• [TASK TO CARRY OUT] Copy the data that follows exactly as it is, excluding all pictures.

*** SOURCE RECORDS ***

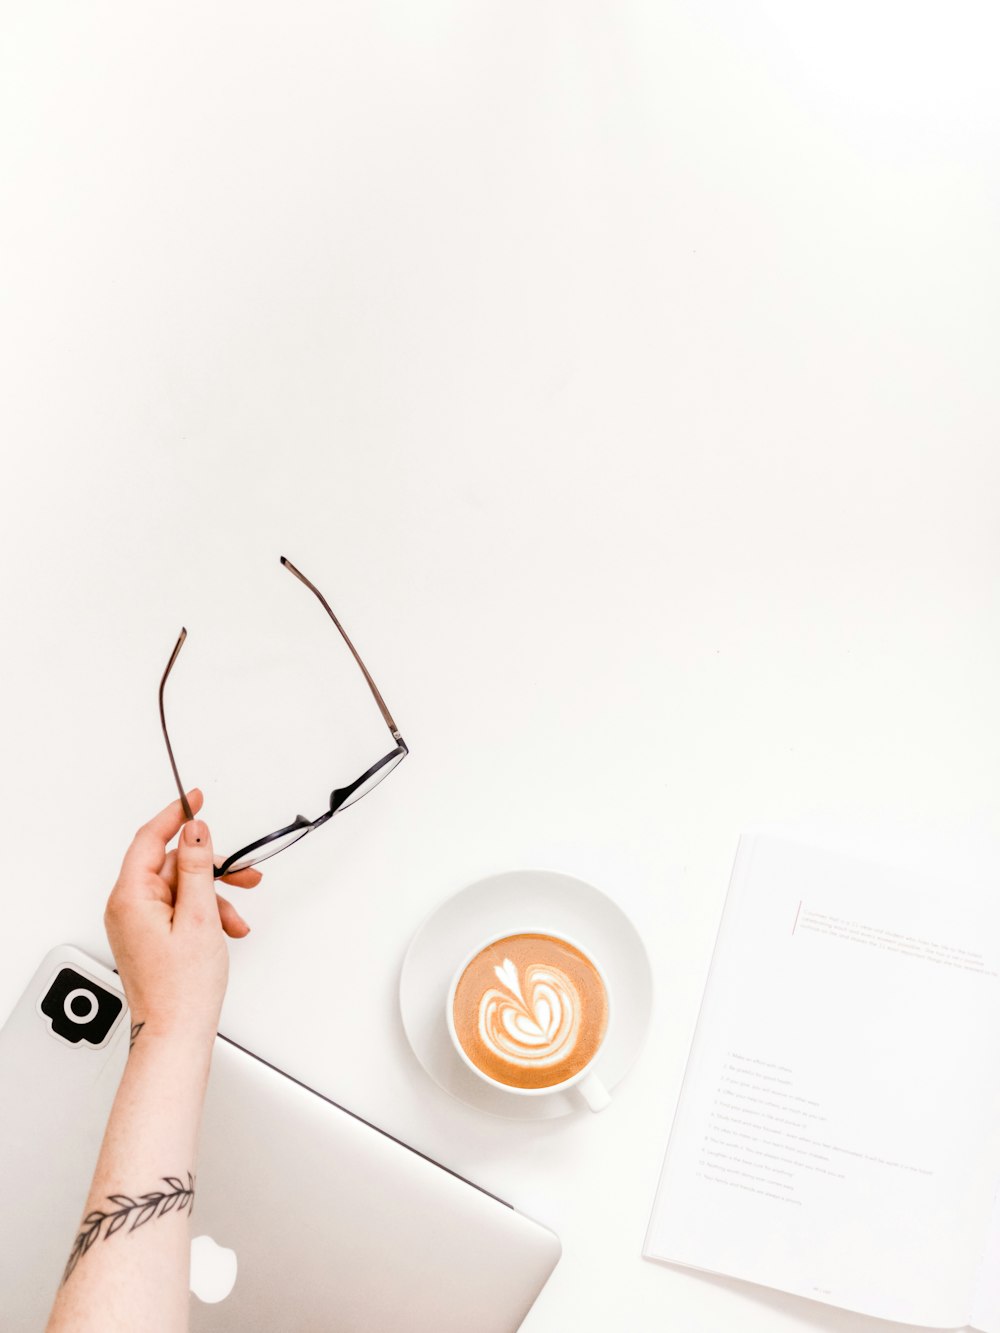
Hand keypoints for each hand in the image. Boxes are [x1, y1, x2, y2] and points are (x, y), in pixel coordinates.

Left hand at [104, 789, 260, 1044]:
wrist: (176, 1033)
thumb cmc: (183, 988)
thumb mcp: (199, 916)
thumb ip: (198, 868)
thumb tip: (195, 832)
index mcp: (131, 897)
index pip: (150, 839)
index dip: (175, 815)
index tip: (195, 798)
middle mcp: (128, 907)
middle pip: (173, 865)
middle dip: (212, 869)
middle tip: (244, 873)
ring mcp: (137, 923)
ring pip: (181, 888)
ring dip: (214, 897)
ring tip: (236, 919)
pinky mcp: (149, 936)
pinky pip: (178, 909)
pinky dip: (205, 914)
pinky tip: (225, 930)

*** End of SOURCE RECORDS ***

• [RESULT OF THIS TASK]
Hand keypoints for each hand in the image. Boxes are [x1, y1, x2, y2] and points are (x, y), in pixel coordinates.

Left hand at [104, 789, 260, 1044]:
wrist: (176, 1033)
thumb cmc: (183, 988)
thumb mcp: (199, 916)
thumb ip: (198, 868)
thumb tip: (195, 832)
index mcp: (131, 897)
index pip: (150, 839)
index dip: (175, 815)
index tip: (195, 798)
middle mcp: (128, 907)
middle pip: (173, 865)
middle dip: (212, 869)
middle tip: (244, 873)
ring mcp: (137, 923)
ring pip: (181, 888)
ring dip: (214, 897)
ring tip: (236, 919)
pinky mcp: (149, 936)
pinky pip: (178, 909)
pinky dip: (205, 914)
pinky tip: (225, 930)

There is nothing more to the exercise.